The Church Part 3: A Christian Nation?

Consider this bold statement, “The weapons of our your warfare [talking to the church] are not worldly” (2 Cor. 10:4).  When we as the church are tempted to use human means to bring about God’s kingdom in our life and in our nation, we must ponder these words of Paul.  We have mightier weapons than swards.  We have greater power than guns and grenades: Other-worldly weapons. As we preach the gospel to the world, as we build relationships with lost people that they may come to know Jesus, as we fight sin through the spirit, we are using spiritual weapons.

Sadly, the christian church in America often decides to put down their all powerful spiritual weapons and instead pick up a dull, broken, ineffective weapon: the government.  Consider the words of John Fea in Christianity Today,

For nearly 400 years Americans have been conflating the message of the Bible with the fate of the country. Ever since the Puritan John Winthrop said that the Massachusetts Bay Colony was a “city on a hill” Americans have seen themselves as God’s chosen people—a new Israel with a special destiny.

More and more we hear the cry to make America a Christian nation again.  We have pervasive in our christian culture an unbiblical blur between the church and the government. This cry for a “christian nation,” on the surface seems bold and commendable and in some sense it can be.  Jesus calls us to make disciples of all “nations” or “peoples”.  We want to see all people in America come to Jesus. In this sense we want to make America a “christian nation.” But behind this cry to have a “Christian America” is often a desire for a government that rewards people for being Christians and marginalize  those who do not follow Jesus such as Muslims and Atheists.  Here is a big problem with this:

Consider the the weapons God calls the church to use and those God calls the government to use as well as the motives behind each:

  • The Church: “The weapons of our warfare are not worldly” (2 Cor. 10:4).
  • The Government: “They are called to bear the sword and punish those who do wrong” (Rom. 13:1-7)

The church needs to learn to do it’s own work and we must not desire a government that does the work of the church.  The church must not desire that the government force people to “be christian” because the government exists to force people to be obedient to the law, not the gospel. Here is the main reason: Those who come to Christ must do it willingly with a genuine heart.  Convert or die does not work in the Christian faith nor does convert or be marginalized.  This is because it will never bring about the desired effect: true faith.

Furthermore, the government should not show favoritism to christians over those of other faiths.  The reason is the same.  When people come to Jesus because it is easy or because they will be treated better by the government, they are not truly coming to Jesus. A government requiring or encouraging christian conversion will lead to pervasive false faith. [1] It is the work of the church, not the government to preach the gospel.  One of the root motives behind desiring the government to be “christian” is one of laziness.  The church in America has practically become devoid of all power and failing their work of reaching its communities with the gospel.  We feed the poor, play music, have spaghetti  dinners, and update our church signs with funny jokes while all the while remaining silent about heaven and hell, failing to call sinners to repent and believe.  This is what often pushes church goers to have this unbiblical perspective that we have to make our country christian so that the church can grow again.  The problem with this is simple, it is the job of the Church to be christian, not the government.

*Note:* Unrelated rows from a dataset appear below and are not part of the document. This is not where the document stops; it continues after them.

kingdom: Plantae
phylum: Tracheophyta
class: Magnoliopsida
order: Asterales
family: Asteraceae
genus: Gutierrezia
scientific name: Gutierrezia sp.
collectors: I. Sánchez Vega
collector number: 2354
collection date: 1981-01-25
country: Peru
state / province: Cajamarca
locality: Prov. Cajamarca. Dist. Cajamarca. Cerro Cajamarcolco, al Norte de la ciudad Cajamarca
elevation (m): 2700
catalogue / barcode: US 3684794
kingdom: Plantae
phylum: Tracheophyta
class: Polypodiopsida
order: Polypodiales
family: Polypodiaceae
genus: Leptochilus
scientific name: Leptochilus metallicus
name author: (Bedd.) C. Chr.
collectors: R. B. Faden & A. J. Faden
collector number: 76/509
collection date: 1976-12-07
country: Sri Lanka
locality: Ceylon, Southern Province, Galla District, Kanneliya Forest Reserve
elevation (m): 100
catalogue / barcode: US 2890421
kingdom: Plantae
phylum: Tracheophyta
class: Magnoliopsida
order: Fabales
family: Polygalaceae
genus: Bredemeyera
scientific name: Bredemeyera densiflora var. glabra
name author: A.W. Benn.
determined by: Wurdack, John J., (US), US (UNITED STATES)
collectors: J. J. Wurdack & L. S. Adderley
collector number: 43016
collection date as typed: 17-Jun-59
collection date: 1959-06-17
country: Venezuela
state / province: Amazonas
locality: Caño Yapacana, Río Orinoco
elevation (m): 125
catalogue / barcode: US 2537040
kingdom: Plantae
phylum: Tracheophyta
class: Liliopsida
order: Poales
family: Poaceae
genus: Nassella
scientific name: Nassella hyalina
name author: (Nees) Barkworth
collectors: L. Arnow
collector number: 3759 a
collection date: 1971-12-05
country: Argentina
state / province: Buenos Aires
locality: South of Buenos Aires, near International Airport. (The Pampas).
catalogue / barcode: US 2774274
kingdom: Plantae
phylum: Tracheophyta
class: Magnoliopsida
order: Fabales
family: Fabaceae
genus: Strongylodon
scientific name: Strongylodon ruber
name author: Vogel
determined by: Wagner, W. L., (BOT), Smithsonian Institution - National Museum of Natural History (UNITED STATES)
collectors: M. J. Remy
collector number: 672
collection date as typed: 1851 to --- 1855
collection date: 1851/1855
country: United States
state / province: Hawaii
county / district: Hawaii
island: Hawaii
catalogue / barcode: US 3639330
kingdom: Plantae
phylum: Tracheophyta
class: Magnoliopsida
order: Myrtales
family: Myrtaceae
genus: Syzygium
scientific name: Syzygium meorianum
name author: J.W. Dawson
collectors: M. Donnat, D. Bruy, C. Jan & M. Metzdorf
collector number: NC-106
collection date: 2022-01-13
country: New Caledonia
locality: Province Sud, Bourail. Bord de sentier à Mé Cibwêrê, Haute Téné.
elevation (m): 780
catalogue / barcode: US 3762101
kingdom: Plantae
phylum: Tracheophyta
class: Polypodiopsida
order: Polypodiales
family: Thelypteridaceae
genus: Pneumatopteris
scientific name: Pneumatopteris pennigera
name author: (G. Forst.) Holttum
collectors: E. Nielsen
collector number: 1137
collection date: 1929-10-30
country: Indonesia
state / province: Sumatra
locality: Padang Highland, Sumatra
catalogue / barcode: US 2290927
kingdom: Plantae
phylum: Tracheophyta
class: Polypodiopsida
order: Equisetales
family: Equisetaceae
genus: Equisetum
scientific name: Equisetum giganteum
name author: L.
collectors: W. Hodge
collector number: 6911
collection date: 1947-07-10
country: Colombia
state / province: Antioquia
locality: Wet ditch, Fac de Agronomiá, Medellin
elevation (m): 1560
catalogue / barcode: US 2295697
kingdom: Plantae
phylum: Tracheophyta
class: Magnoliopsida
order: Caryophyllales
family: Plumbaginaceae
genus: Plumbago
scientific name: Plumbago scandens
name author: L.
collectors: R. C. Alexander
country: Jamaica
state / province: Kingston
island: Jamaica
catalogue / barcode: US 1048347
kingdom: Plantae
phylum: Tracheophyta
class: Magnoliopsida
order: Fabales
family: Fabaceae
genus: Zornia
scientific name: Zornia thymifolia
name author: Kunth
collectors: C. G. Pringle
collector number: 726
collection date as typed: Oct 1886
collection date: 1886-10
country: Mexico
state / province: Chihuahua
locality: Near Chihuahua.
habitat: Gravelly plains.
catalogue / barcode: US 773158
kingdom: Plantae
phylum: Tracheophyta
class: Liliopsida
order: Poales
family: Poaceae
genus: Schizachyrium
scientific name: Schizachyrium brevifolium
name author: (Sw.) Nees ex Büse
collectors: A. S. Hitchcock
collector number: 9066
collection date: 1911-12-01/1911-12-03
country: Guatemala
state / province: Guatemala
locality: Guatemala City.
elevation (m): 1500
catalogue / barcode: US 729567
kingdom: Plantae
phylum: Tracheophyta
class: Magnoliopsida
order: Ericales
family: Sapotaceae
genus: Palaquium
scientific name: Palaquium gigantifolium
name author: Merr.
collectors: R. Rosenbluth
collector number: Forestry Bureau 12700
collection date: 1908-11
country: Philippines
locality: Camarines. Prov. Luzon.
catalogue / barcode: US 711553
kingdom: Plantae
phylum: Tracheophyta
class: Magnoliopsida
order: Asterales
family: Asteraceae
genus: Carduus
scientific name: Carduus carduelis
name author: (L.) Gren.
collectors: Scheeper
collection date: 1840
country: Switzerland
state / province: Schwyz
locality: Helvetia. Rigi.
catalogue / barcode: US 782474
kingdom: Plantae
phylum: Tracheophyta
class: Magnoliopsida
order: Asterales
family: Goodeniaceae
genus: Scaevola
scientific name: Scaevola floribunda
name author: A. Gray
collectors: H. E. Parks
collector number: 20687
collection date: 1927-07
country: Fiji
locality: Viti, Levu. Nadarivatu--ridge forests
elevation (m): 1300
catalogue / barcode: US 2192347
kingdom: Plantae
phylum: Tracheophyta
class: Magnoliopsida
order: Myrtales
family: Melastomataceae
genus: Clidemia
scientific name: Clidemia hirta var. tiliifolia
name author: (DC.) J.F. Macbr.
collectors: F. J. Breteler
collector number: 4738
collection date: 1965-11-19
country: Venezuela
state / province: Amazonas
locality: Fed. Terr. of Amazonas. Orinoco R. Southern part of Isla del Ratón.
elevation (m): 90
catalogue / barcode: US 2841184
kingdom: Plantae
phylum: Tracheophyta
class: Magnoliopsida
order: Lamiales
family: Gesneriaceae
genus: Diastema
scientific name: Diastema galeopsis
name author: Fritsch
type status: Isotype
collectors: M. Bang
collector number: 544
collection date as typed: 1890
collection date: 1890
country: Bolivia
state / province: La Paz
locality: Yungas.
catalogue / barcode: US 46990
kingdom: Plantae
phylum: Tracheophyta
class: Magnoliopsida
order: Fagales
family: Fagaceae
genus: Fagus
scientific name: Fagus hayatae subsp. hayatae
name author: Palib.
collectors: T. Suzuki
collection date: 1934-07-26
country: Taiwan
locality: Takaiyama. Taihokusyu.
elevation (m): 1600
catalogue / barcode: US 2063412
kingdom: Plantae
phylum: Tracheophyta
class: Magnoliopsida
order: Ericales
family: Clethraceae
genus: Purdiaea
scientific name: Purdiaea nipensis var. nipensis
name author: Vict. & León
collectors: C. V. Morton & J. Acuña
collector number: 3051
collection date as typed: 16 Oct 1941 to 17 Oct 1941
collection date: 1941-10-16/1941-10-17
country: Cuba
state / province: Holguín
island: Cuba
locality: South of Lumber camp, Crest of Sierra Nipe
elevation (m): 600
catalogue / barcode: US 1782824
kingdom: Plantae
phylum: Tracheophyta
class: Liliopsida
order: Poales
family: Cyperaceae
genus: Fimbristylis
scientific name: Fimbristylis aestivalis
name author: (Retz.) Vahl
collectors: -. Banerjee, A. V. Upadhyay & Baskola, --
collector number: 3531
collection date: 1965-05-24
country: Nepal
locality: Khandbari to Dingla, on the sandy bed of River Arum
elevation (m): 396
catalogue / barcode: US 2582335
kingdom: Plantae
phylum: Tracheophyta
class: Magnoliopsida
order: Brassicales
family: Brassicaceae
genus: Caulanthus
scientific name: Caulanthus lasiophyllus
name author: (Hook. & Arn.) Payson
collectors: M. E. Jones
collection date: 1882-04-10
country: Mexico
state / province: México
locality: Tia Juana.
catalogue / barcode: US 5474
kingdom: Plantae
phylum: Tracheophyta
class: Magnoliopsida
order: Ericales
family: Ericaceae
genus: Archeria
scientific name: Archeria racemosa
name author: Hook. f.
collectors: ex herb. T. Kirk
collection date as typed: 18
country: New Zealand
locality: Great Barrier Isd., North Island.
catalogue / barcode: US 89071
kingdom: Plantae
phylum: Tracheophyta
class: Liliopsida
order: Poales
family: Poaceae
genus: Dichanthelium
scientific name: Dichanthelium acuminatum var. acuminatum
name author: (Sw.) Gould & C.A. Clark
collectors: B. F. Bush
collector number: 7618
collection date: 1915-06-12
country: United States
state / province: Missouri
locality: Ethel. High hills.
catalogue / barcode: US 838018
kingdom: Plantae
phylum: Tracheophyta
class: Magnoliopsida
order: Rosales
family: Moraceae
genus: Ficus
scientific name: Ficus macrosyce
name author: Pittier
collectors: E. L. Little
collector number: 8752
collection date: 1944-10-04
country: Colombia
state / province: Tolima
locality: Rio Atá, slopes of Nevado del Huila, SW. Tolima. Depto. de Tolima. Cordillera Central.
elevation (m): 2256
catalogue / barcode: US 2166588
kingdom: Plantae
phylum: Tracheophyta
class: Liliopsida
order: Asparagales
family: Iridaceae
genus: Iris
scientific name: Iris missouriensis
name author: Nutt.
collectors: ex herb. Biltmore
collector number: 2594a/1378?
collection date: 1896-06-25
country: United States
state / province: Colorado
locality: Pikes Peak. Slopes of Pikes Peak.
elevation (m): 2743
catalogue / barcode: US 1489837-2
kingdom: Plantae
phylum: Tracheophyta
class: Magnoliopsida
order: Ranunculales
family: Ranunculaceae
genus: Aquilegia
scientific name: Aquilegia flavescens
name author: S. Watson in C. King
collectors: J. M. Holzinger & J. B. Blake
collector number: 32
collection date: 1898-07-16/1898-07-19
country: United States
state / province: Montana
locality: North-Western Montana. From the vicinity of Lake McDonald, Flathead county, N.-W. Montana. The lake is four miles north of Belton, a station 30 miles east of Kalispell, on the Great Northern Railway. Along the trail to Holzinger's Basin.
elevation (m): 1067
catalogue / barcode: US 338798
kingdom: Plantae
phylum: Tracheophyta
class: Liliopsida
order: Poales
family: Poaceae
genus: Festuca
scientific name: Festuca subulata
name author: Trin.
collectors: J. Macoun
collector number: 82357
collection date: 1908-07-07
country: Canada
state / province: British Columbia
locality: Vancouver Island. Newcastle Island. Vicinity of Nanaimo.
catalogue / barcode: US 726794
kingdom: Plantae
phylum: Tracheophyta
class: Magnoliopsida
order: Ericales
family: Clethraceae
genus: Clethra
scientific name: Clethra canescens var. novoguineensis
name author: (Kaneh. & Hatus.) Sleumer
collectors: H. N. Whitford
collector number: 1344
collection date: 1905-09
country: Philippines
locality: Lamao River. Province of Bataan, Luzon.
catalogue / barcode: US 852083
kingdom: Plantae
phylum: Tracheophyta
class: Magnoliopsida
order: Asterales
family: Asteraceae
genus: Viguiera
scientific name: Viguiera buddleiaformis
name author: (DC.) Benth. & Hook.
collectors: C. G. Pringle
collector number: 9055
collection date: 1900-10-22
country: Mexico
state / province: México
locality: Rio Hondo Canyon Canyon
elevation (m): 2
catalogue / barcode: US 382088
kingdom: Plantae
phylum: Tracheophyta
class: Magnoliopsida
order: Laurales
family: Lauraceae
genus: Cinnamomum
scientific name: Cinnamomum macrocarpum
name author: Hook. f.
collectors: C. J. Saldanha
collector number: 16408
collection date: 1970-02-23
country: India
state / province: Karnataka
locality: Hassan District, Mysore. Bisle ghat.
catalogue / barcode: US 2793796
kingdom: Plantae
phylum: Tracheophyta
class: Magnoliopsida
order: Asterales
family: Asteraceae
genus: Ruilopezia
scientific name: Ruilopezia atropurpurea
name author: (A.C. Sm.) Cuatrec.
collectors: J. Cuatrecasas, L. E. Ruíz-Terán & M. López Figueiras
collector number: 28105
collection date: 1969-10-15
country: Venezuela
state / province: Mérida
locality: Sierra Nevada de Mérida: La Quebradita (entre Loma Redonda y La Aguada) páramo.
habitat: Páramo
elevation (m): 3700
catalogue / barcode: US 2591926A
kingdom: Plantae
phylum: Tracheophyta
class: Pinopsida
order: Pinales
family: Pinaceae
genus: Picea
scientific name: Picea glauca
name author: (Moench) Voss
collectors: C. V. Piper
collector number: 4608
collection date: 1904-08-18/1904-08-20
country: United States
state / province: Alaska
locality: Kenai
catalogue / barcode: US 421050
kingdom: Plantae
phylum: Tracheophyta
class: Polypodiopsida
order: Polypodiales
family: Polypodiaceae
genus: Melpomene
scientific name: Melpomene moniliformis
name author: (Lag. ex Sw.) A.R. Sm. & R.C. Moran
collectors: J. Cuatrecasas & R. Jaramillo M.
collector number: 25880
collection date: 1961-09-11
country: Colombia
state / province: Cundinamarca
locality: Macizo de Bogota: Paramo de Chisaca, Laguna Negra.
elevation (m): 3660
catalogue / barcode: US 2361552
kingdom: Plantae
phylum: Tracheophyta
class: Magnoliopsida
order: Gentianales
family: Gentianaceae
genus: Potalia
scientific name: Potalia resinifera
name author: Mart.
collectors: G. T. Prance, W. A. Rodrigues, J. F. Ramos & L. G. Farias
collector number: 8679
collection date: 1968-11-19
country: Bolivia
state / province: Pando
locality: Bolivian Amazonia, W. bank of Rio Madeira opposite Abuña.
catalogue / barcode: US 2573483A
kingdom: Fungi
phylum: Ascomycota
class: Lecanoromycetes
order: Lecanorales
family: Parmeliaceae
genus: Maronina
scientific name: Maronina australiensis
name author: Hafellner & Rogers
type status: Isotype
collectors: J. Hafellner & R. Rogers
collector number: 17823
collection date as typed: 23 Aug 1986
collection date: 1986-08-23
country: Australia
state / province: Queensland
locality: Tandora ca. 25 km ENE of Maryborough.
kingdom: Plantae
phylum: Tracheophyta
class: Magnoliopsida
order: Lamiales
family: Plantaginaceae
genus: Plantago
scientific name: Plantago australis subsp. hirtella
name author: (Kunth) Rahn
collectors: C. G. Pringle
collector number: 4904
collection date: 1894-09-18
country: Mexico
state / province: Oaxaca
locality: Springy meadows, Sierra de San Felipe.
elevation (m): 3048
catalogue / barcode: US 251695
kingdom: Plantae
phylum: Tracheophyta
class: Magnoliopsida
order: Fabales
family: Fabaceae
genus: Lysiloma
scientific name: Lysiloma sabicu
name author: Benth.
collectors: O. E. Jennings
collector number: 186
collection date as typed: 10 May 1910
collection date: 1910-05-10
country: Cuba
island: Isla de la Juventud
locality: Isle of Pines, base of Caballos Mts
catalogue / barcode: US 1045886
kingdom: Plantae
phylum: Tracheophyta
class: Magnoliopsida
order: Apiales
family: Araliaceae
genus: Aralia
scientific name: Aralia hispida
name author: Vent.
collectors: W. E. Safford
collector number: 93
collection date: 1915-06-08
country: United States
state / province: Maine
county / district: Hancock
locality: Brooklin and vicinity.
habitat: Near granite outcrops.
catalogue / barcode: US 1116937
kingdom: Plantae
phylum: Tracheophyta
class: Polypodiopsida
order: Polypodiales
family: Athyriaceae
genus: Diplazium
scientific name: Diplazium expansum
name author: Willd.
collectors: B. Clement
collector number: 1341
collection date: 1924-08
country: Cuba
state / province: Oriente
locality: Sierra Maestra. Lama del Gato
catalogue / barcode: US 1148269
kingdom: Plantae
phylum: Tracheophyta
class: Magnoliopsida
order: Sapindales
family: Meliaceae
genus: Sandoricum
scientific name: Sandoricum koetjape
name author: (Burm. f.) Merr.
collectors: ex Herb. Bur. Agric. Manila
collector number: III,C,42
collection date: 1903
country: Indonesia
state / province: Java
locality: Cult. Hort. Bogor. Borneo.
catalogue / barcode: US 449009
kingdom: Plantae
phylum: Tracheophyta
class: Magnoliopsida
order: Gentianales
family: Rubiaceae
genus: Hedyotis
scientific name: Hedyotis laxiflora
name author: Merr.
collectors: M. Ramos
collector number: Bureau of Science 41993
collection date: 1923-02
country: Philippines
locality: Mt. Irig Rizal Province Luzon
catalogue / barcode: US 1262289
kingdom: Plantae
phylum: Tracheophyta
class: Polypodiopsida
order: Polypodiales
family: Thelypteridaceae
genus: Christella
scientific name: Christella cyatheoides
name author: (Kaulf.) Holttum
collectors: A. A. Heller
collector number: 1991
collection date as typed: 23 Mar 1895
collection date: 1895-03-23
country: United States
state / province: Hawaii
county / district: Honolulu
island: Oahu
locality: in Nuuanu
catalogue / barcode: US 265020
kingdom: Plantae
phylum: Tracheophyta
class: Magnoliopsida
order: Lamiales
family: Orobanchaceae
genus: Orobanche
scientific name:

Consider the idea of Separation of Church and State in light of the following passages

Matthew 22:21 21They said, “Caesar’s.” Then he said to them, “Therefore render to Caesar the things that are Caesar’s, and to God the things that are God’s.”

John 18:36 36Jesus answered, “My kingdom is not of this world. If my kingdom were of this world, my servants would have been fighting, that I might not be delivered over to the Jews. But my kingdom is not from the world.”

2 Corinthians 10:3–43For though we walk in the flesh, we are not waging war according to the flesh.4For the weapons of our warfare are not of the flesh but have divine power to destroy strongholds.

With that being said, even though the church and state should be separate, Christians are called to be involved in government influence and even political offices. This comes out of a love for society and a desire to live a peaceful and quiet life (1 Tim. 2:2, 2 Thess. 4:11).  If we love our neighbor, we would seek, in peaceful nonviolent means, to influence and pressure our government to uphold Christian values and morals such as traditional marriage, and the sanctity of life for the sake of human flourishing.  This is part of what it means to love your neighbor.

Also see our other posts on the church:

The Church Part 1: Nature & Purposes

The Church Part 2: What are the Keys of the Kingdom?

[1] This is why I have a problem with calling a nation a “Christian nation”.  A better term would be a nation of (many) Christians.  The latter suggest that being a citizen means you are a Christian and you are expected to abide by Christians standards.  This leads to many false Christians who have no salvation and churches full of unregenerate problem causers (Jude 19).